シスコ財団は、NPOやNGOなどと協力し、シスコのCSRプログラムなどを実行していく組織として、1997年に設立された組織である。同財団は、2021年4月21日のプレスリリース注12において、「気候変動に対処するため、今後10年間で資金を1億米ドル(約100億円)拠出する」と発表している。
リリースによれば、この基金は大胆な気候変動対策やコミュニティの教育・活性化を支援する非営利団体への助成金、そしてインパクト投資に充てるとしている。このうち、気候変動に関するソリューションとしては、次の2つの分野を挙げている。
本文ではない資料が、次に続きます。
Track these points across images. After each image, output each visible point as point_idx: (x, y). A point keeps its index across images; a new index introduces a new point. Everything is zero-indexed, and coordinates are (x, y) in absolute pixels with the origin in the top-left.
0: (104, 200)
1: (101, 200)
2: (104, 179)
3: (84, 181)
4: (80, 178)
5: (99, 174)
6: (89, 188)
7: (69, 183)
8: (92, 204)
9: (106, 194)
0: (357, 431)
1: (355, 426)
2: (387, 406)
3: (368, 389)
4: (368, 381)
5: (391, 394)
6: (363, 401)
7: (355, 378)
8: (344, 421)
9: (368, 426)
- ネットゼロまたは循環型・再生型経済を推進する革新的で独創的な気候変動対策
- 気候変動、環境意識、個人の習慣の変化、効果的な共同行動に関するコミュニティの教育および関与
〔3〕目標達成に向けた進捗状況
パーパスレポートでは、目標達成に向けた具体的な進捗状況が示され、すでに、
- 2022年度までに世界におけるシスコのスコープ1とスコープ2の排出量を2007年度比で60%削減
- 2022年度までに再エネ由来の電力を最低でも85%活用
- 2025年度までにバージン・プラスチック注13の利用を2018年度比で20%削減
の3つについては、レポート公表時点ですでに達成(achieved)されている。
この他、現在取り組み中(on track)のものとして、製品設計の改善による取り組みや梱包の見直し、製品や梱包に対して循環経済の原則を考慮した設計を行うこと、などが紹介されている。